Global sales were $1.34 billion, down 13.5% in reported terms (12.6% in constant currency). Regionally, Americas revenue fell 5.7% to $636.7 million (pre-tax earnings flat at $38 million), Europe sales fell 10.4% to $232.1 million, and Australasia sales were down 6.6% to $471.8 million while earnings there rose 5.8% to $2.8 million.

A collapse in sales and earnings across the Americas, Australasia and Europe — in part due to a decision to shut underperforming stores — led management to impair intangibles. The company wrote the value of its flagship Billabong brand (and its Element skate brand) down to zero after store closures and sustained revenue declines. The article notes the company shut about 158–170 underperforming stores as part of restructuring.

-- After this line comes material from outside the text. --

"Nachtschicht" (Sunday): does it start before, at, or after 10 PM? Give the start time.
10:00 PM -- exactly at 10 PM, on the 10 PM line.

Shareholders are not scheduled to vote on the Altamont proposal until October. In the meantime Billabong is operating under its acting CEO/CFO Peter Myers, using Altamont’s bridging finance to meet commitments while the competing offer from Centerbridge and Oaktree keeps the future ownership and leadership uncertain.

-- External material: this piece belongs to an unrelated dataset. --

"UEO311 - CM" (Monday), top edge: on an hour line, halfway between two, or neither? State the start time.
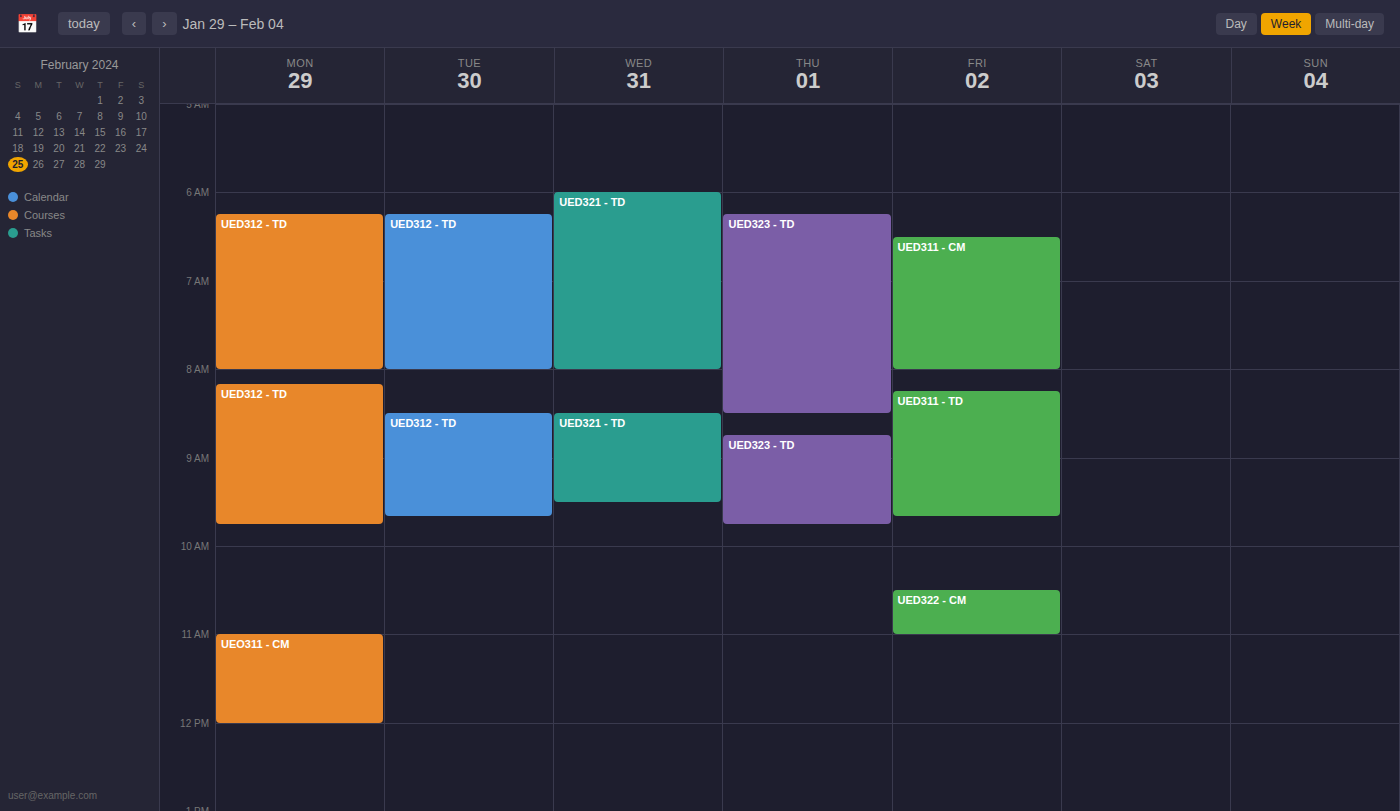
11:00 AM -- exactly on the 11 AM line.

Everyday investors should monitor the October shareholder vote on the Altamont proposal, updates on the private equity dispute (Centerbridge/Oaktree vs Altamont), any announcements about a permanent CEO, quarterly trading updates and further write-downs or restructuring charges. These developments will materially affect the company’s balance sheet, short-term liquidity and the share price.